Advocates Push For New DOL Rule On Silica Dust, While Republicans Try To Scuttle Change

Matt Murray New Hampshire Labor News

This week, the Subcommittee on Workforce Protections held a hearing to review the Department of Labor’s (DOL) long-awaited rule updating the silica dust standard.

Silica is common in many workplace dust exposures. It is found in stone, rock, brick, and other building materials. More than 2 million workers are exposed to silica dust each year in construction, foundries, mining, shipbuilding and other industries.

Crystalline silica is a human lung carcinogen and can also lead to kidney and respiratory diseases. Breathing in silica dust can cause silicosis, a lung disease that can severely disable affected workers. A worker with silicosis typically has trouble breathing, making it difficult to walk, climb steps or carry out other basic functions. The disease can be fatal; there is no cure or treatment currently available.

Since 2009, House Republicans have been trying to block this rule change with claims that the rule change will harm businesses through increased costs.

“Today’s hearing of the House Education and the Workforce Committee is nothing more than a thinly veiled attempt to undermine this much needed regulatory reform,” said International Union of Bricklayers and Allied Craftworkers President James Boland.

Democratic committee members strongly support this new standard to reduce workers’ exposure to silica dust, a World Health Organization declared carcinogen that causes silicosis, lung cancer, respirable illnesses such as COPD, and kidney disease.  DOL projects the new standard will save more than 600 lives each year and prevent more than 900 cases of silicosis each year.

“The purpose of the new federal rule limiting exposure to silica dust is to save lives, reduce disease and make our workplaces safer,” said Jessica Martinez, Acting Executive Director of the National Council for Occupational Safety and Health (National COSH).”

“It’s unclear, however,  what the purpose of today’s hearing is. The concerns employers have about the new rule have been heard and these issues have been decided during an exhaustive regulatory process. OSHA rigorously followed all required rules and procedures and received extensive input from all stakeholders, including workers, employers and safety experts,” added Martinez.

“The Subcommittee on Workforce Protections can make better use of its time — and taxpayer money — by examining the many other areas in which workers need new, enforceable protections against hazards which claim tens of thousand of lives and cause millions of injuries every year,” Martinez concluded.

The International Union of Bricklayers and Allied Craftworkers President James Boland released the following statement in Support of OSHA’s Final Rule to Protect Workers from Exposure to Respirable Crystalline Silica: 

The International Union of Bricklayers and Allied Craftworkers (BAC) applauds OSHA for doing what’s right for working people; creating healthier workplaces by updating the silica standard is a simple solution to a deadly problem.

- _TASKS AND EXERCISES_:
#1 Please extract the passage of the silica dust article from "Democratic committee members" up to and including "silicosis each year.".
#2 Translate this sentence from the silica dust article into Spanish: "It is found in stone, rock, brick, and other building materials."
#3 According to the silica dust article, how many lives does the DOL project the new standard will save each year?

- _DATA TO EXAMINE_:

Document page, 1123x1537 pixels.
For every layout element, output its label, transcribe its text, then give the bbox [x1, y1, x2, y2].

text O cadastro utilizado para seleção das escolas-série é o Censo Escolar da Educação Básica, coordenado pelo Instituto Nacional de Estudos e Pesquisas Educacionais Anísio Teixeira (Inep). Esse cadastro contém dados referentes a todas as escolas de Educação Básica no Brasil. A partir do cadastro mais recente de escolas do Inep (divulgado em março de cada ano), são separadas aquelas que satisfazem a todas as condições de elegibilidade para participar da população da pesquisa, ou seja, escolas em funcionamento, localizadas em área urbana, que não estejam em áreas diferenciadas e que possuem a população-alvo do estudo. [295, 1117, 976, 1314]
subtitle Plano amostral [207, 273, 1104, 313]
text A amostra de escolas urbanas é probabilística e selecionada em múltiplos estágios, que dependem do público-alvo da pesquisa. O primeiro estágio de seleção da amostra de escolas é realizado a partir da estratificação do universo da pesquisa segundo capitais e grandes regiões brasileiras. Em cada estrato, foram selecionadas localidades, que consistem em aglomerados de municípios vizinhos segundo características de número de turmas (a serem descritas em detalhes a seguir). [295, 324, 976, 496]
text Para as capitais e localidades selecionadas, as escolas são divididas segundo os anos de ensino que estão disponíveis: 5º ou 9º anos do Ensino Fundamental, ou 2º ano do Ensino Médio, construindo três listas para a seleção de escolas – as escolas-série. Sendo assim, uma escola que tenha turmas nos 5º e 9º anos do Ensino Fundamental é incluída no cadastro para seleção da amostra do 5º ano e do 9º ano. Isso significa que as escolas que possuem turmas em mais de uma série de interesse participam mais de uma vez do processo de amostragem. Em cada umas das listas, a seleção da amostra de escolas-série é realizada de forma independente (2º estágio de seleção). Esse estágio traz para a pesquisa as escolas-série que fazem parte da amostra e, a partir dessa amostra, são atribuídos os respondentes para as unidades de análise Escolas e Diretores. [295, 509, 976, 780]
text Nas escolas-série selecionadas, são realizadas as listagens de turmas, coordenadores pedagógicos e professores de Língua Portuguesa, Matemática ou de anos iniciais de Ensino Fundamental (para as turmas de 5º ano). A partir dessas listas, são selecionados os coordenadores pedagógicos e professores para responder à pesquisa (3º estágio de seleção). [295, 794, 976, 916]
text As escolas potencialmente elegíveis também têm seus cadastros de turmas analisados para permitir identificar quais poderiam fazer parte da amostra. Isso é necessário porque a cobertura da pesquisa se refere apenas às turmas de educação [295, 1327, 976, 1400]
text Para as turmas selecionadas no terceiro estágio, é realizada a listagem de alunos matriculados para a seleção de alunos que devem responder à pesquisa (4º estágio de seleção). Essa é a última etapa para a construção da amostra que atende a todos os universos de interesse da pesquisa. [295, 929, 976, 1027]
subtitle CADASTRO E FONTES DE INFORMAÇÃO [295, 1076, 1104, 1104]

- _ANSWERS GIVEN_:
#1
Democratic committee members strongly support this new standard to reduce workers’ exposure to silica dust, a World Health Organization declared carcinogen that causes silicosis, lung cancer, respirable illnesses such as COPD, and kidney disease.  DOL projects the new standard will save more than 600 lives each year and prevent more than 900 cases of silicosis each year.

#2 Se encuentra en la piedra, la roca, el ladrillo y otros materiales de construcción.

#3 More than 600 lives each year.